When Corrective Services Minister Phillip Costa, who turned-up to field questions relating to his portfolio, outlined a current program that allows imprisoned mothers to send DVDs of themselves reading stories home to their children, Shoebridge asked "wouldn't it be better for mum to go home?"
The Greens, in fact, are "committed" to virtually every CJC proposal in the questionnaire.
David Shoebridge was highly critical of the Bail Act 1978, which he described as a "failed and broken Act" and he was critical of the Bail Bill 2010, which he said did not go far enough.
He wants to remove section 22A from the Bail Act immediately. Section 22A, which is retained as s.36 in the Bail Bill 2010, has had the effect of restricting people to a single bail application.
The Greens also want to legislate for a presumption in favour of bail for all juveniles.
"Eighty percent of kids who get put on remand are either found not guilty or given a non-custodial sentence," he said.
"We gaol our kids here in NSW at four times the [Victorian] rate. That is a failure."
He added that, "the generation we are most failing is the next generation of Aboriginals", who comprise almost 50 percent of juvenile prisoners, while they make up only 2.7 percent of the Australian population.
The Greens' spokesman said he wanted "a prison system that works towards rehabilitation". He advocated slashing the police and corrective services budgets to fund as-yet-unnamed diversionary and community based programs as well as post-release support services.
Therein lies a problem. The CJC questionnaire too frequently permitted the parties to "commit to research ... commit to considering ... [and] commit to assessing [new approaches]".
Even in the midst of an election campaign, which Shoebridge complained was being treated as "the coronation of Barry O'Farrell", the tendency for the politicians is to hide behind research, inquiries and reviews.

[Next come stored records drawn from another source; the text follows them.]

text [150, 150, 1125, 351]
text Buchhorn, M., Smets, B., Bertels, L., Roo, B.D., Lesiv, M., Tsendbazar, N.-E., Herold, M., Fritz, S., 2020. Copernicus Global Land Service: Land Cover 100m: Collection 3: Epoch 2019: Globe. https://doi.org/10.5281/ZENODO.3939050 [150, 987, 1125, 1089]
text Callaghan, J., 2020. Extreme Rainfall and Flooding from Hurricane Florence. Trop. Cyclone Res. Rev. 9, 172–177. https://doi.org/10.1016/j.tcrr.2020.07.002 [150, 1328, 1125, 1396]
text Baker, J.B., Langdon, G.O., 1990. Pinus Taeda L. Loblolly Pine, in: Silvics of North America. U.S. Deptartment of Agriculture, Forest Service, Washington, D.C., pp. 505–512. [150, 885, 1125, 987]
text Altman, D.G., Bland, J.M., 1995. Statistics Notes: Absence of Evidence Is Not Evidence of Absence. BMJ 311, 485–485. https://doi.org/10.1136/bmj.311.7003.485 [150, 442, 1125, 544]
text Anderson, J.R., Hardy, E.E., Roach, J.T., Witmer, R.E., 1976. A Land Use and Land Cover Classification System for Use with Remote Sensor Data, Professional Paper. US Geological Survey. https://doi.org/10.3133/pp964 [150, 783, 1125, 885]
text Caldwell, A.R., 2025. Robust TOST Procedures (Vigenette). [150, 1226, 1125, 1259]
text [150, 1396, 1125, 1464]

Saturday's forum (Feb. 19) was a long overdue discussion on criminal justice reform, but the "commitments" it yielded were strictly non-core.
The panel of politicians expressed in-principle support for Brett Collins' proposal of computers in cells.
"The new facility in Nowra is 'wired-up'!" said Costa, harking back to the good old days. He spoke glowingly of the computers' potential as an education tool.
Computers in cells would be "a very good thing to do, as long as it is managed and controlled," Costa said and Smith offered cautious support.
But could such a proposal really get past Barry? Could it survive a "Soft on Crime" headline in the Daily Telegraph?
Little was said, beyond expressions of "concern", on the parlous state of mental health in NSW prisons.
There are "24 senior psychologist positions" in the NSW Department of Corrective Services, Costa said proudly. That is about one for every 384 prisoners. The minister also said that there were "105.4 full time teachers" in NSW prisons.
All the main parties said they could fund their policies out of the Department of Corrective Services budget.
Shoebridge said that if re-allocating money from prisons to addressing the causes of crime is done properly it will be "at worst cost neutral, at best saving money."
The politics of reform are another matter and Barry isn't counting his pennies, he is counting his votes.
If O'Farrell wins, as expected, Greg Smith will have to carry Barry and quite likely the Shooters and the Christian Democrats with him if he is to get any changes through.
Meanwhile, the prison population grows out of sight and out of mind. Prisoners at the privatised Parklea Correctional Facility are locked in their cells every Tuesday, because it is the guards' training day. "Forensic patients" are locked down with everybody else, all over the state.
These are people that have ...
"been found unfit to be tried for an offence and ordered to be detained in a correctional centre, mental health facility or other place; OR been found not guilty by reason of mental illness and ordered to be detained in a correctional centre, mental health facility or other place or released into the community subject to conditions."
"We could close a gaol tomorrow," said Hatzistergos, "but it's much better to incarcerate people close to their family and friends."